Farradyne looked above. Circling there were skytrails of jet bombers making loops in the sky. There came another flash of the searchbeam against the antenna.
Ping! Abruptly the pinging changed in tone. It became frequency modulated so that it rose in a chirp, and Farradyne knew that the submarine was coming closer.
Norma! Get through, wherever you are!
Along the shoreline something blossomed with an orange flash. Seconds later there was an eruption fifty yards from the Lancaster that shook the ship hard enough to make the plates groan. A trickle of lake water oozed through the ceiling of the astrodome.
The pinging came louder.
Underwater bursts ricocheted and flashed and hurled their gusts of force against the spacer, buffeting the Lancaster.
Farradyne's hands hung above his controls. He could escape this holocaust; all he had to do was to blast free from the water, make a brief run for it, and then come down hard on the enemy ultradrive toggle-bar and his Lancaster would virtually disappear right under the guns of the squadrons that sought him. He could hide in space for a day or a week and return after Norma explained.

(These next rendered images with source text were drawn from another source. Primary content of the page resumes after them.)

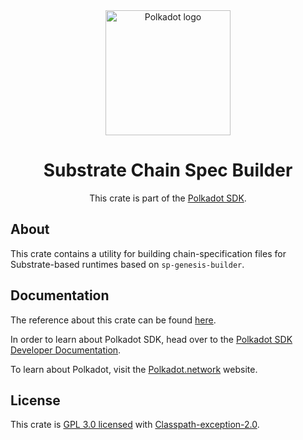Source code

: <div align="center">

<img src="https://raw.githubusercontent.com/paritytech/polkadot-sdk/rzadp/readmes/docs/images/Polkadot_Logo_Horizontal_Pink_BlackOnWhite.png" alt="Polkadot logo" width="200">

# Substrate Chain Spec Builder

This crate is part of the [Polkadot SDK](https://github.com/paritytech/polkadot-sdk/).

</div>

## About

This crate contains a utility for building chain-specification files for Substrate-based runtimes based on `sp-genesis-builder`.

## Documentation

The reference about this crate can be found [here](https://paritytech.github.io/polkadot-sdk/master/staging_chain_spec_builder).

In order to learn about Polkadot SDK, head over to the [Polkadot SDK Developer Documentation](https://paritytech.github.io/polkadot-sdk/master/polkadot_sdk_docs/index.html).

To learn about Polkadot, visit the [Polkadot.network](https://polkadot.network/) website.

## License

This crate is [GPL 3.0 licensed](https://spdx.org/licenses/GPL-3.0-or-later.html) with [Classpath-exception-2.0](https://spdx.org/licenses/Classpath-exception-2.0.html).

But this was wrong. To be sure he had the enemy equipment in his hold and enemy agents in his salon who could explain the science behind the device. Eventually it could be reproduced—but only if there were time.

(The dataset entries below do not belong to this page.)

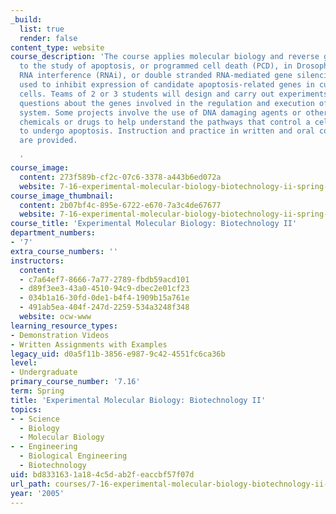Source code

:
 ```yaml
---
_build:
  list: true
  render: false
content_type: website
course_description: 'The course applies molecular biology and reverse genetics approaches
  to the study of apoptosis, or programmed cell death (PCD), in Drosophila cells.
  RNA interference (RNAi), or double stranded RNA-mediated gene silencing, will be
  used to inhibit expression of candidate apoptosis-related genes in cultured Drosophila
  cells. Teams of 2 or 3 students will design and carry out experiments to address
  questions about the genes involved in the regulation and execution of PCD in this
  system. Some projects involve the use of DNA damaging agents or other cytotoxic
  chemicals or drugs to help understand the pathways that control a cell''s decision
  to undergo apoptosis. Instruction and practice in written and oral communication
  are provided.

  '
course_image:
  content: 273f589b-cf2c-07c6-3378-a443b6ed072a
  website: 7-16-experimental-molecular-biology-biotechnology-ii-spring-2005
course_image_thumbnail:
  content: 2b07bf4c-895e-6722-e670-7a3c4de67677
  website: 7-16-experimental-molecular-biology-biotechnology-ii-spring-2005
course_title: 'Experimental Molecular Biology: Biotechnology II'
department_numbers:
- '7'
extra_course_numbers: ''
instructors:
  content:
  - c7a64ef7-8666-7a77-2789-fbdb59acd101
  - d89f3ee3-43a0-4510-94c9-dbec2e01cf23
  - 034b1a16-30fd-0de1-b4f4-1909b15a761e
  - 491ab5ea-404f-247d-2259-534a3248f348
  website: ocw-www
learning_resource_types:
- Demonstration Videos
- Written Assignments with Examples
legacy_uid: d0a5f11b-3856-e987-9c42-4551fc6ca36b
level:
- Undergraduate
primary_course_number: '7.16'
term: Spring
title: 'Experimental Molecular Biology: Biotechnology II'
topics:
- - Science
  - Biology
  - Molecular Biology
- - Engineering
  - Biological Engineering
  - Biotechnology
uid: bd833163-1a18-4c5d-ab2f-eaccbf57f07d
url_path: courses/7-16-experimental-molecular-biology-biotechnology-ii-spring-2005
year: '2005'
---
```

For Farradyne realized that his act had been the first overt move that could start the First Interstellar War—but the enemy would not permit Sol to take the second move. Once their secret was out the starships would hover over Sol's planets with their loads of mercurite and it would be slavery or death. He would land to find a ruined Sol and a few remnants of humankind reduced to savagery. The only result would be the locating of a mercurite stockpile and a blow of retaliation.
And then someday, another sentience would come to visit the stars and find only the smouldering ruins of two systems that could neither live with each other nor permit each other to have supremacy.